Myron rinsed off the dishes. He semi-lived in Livingston, New Jersey, in the same town—nay, the same house—where he was raised. His parents, the beloved Ellen and Alan Bolitar, performed aliya, returning to their people’s homeland (south Florida) five years ago. Myron bought the house as both an investment, a good one, in fact, and so that his folks would have a place to return to when they migrated back during the warmer months. Myron spent about a third of his time living in this house in the burbs and two-thirds rooming with Win at the famed Dakota apartment building on Central Park West in New York City.

He thought about tomorrow night and his date with Ali. Win was an idiot, no question about that, but as usual his questions had scored a hit, if not a bull’s-eye. Forget that looks stuff. That was utter nonsense. And forget the hero complex stuff too. That wasn’t what this was about. But something was holding him back and yes, it had to do with Ali’s tragedy. Try as he might, he couldn’t shake it.

As for the hero stuff, making Aimee and Erin promise to call him—that was different. It doesn’t matter who you are—the teenage years are hard. High school is a war zone. Myron had been a popular kid. He was a Parade All-American basketball player, one of the top recruits in the country, and, to trot out a favorite cliché, a true scholar-athlete. If anyone should have had it easy in high school, it would be someone like Myron Bolitar. But he hadn’t. In the end, no one gets out of those years unscathed.

You just need to survive adolescence. That’s all. Just get through it.

Maybe that was what he should have said to the girls.


The next morning Myron headed into work.

His office was on the twelfth floor of the Lock-Horne Building—as in Win’s name—on Park Avenue and Fifty-second Street in midtown Manhattan. When the elevator opened, Myron was greeted with a big sign—a new addition to the place—that read


in some funky font. Esperanza had come up with the new logo. The M stood for Myron. The B for Bolitar. The Reps came from the fact that they were in the business of representation. Myron had come up with the name by himself. He would often pause after telling people that and wait for the applause to die down.

Originally, when they just worked in the sports field, the firm was called MB SportsReps instead of MB Reps. Over the past five years the company had diversified, representing actors, authors, and celebrities of various stripes. Ergo the clever shortening of the name. Getting rid of the excess, cutting away the fat. Yep, that was MB Reps right down to the name.

Myron heard the baby cry. Esperanza must be in already. He poked his head into her office.

Esperanza was breast-feeding. He immediately looked down.

“Uh, I’ll come back later.”

“Stop being an ass,” Esperanza said. “You’d think you’ve never seen a breast before.”

“Well, it’s been a while.”

“And certainly not one this spectacular,” she added. “Sit.”

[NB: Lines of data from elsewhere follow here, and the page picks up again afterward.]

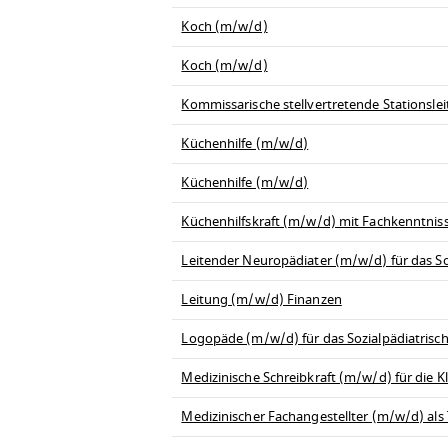
Koch (m/w/d)
Koch (m/w/d)
Kommissarische stellvertretende Stationsl
Küchenhilfe (m/w/d)
Küchenhilfe (m/w/d)
Küchenhilfskraft (m/w/d) mit Fachkenntnis
Leitender Neuropädiater (m/w/d) für das So
Leitung (m/w/d) Finanzen
Logopäde (m/w/d) für das Sozialpädiatrisc
Medizinische Schreibkraft (m/w/d) für die Kli
Medizinischer Fachangestellter (m/w/d) al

At first, MB SportsReps had just been just Myron the super-agent and Esperanza the receptionist/secretary/Girl Friday. You may remember Esperanza during her years as the sexy, lithe professional wrestler named Little Pocahontas. Every Sunday morning on Channel 11 here in the New York area, Esperanza would take to the ring, donning a feathered headband and drool-inducing bikini of pseudosuede. Along with her partner, Big Chief Mama, known in real life as Big Cyndi, they held the intercontinental tag-team championship belt for FLOW, the Fabulous Ladies Of Wrestling. The wrestling organization had originally wanted to call itself the Beautiful Ladies Of Wrestling, but the network had trouble with the ensuing acronym.